Hello!
I just joined today and this is my first time posting. I’ve visited many online occult communities before but took a liking to none. But I feel like the people here are much more chill and helpful to one another, so I’ve decided to join. Although I feel a bit like I’m intruding…
I wouldn’t call myself a magician. I did I Ching divination when I was young, I sometimes do meditation rituals (thought they’d be harmless but one resulted in a really freaky experience) and I do work with Tarot and oracle decks, but not extensively. I once performed a spirit summoning ritual because I came across my friends struggling with it, but I made stuff up and to be honest I don’t know much about evocation or invocation and I definitely am very skeptical about Grimoires written by man. Plus I don’t feel the need to perform rituals to ask spirits to manifest in my plane of existence, as I find it too risky. In short I’m too cautious to be a magician. Why am I here? Because spirits and demons are a large part of my life, whether I like it or not. ( I absolutely like it now) I don’t intend to learn witchcraft, please forgive me if you find this post out of place. I just want to tell my stories because I’ve been lonely keeping all of it inside.
I just dream of higher beings a lot, ever since I was young. I spaced out a lot as a child and was never truly “there”. I grew up in Asian culture, but when I was 12, Artemis the Goddess often came to my dream and she gave me her symbol, which I still keep closeby, even though I’ve graduated from her patronage (you can guess: I’m female). I was also shown, by the goddesses, temples and places that I still don’t know whether truly exist, but as I grew up I heard of similar architectures in the Middle East and Turkey. I’ve never been there and wonder if I could find the places I saw one day. That was my youth. I prayed to the Greek Gods and thought I’d go to them when I die. But as I grew up, my connection with them weakened.
I don’t have normal sleep paralysis, but rather encounters with some very creepy beings. I could list them out on a whole separate post. I hated the Hecatonchires, and an invisible man that kept trying to dominate me, the most.
Sometimes though, I closed my eyes and would feel someone pulling the mattress off my bed, and pulling it on a stream of water. I wasn’t scared at all and would never open my eyes and disrupt him. Now that I think back, that could have been Crocell. I miss that.
One night - I was in the UK then and I was 19. I had a dream. I was hunted by demons sent by a demon king, Astaroth. I had a kind of holy power that I couldn’t use directly but could grant others to help me. But in the end it was revealed to me that I was alone and my trusted friends were illusions created from my very own powers, which tricked even me. I stood on top of a tower, facing Astaroth’s coming storm. I saw his silhouette from afar, he was riding some flying creatures. That was when he spoke into my mind his name and I was overcome with fear. More fear than I had ever imagine. Pure fear without reasons. I woke up and something vibrated next to me (there was nothing there) and a cat meowed by my window before jumping off. It was 3AM. (I swear, don’t stay up until 3AM. My body always feels suddenly out of place at exactly 3 if stay up.)

**DATA BLOCK:**
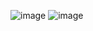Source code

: ![image](https://github.com/user-attachments/assets/78fe7c96-5ced-4e01-ba69-73e7a86eefad)
![image](https://github.com/user-attachments/assets/6572aa4f-9a86-4754-82dd-3cc0eecdf8c6)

**EXERCISES TO COMPLETE:**
[1] In the forum post, which demon king sent demons to hunt the writer in the dream at age 19?
[2] List every divination or ritual practice that the forum post says the writer has actually done.

**RESULTS FOR EACH TASK:**
[1] Astaroth.

[2]
- I Ching divination
- Meditation rituals
- Work with Tarot and oracle decks
- A spirit summoning ritual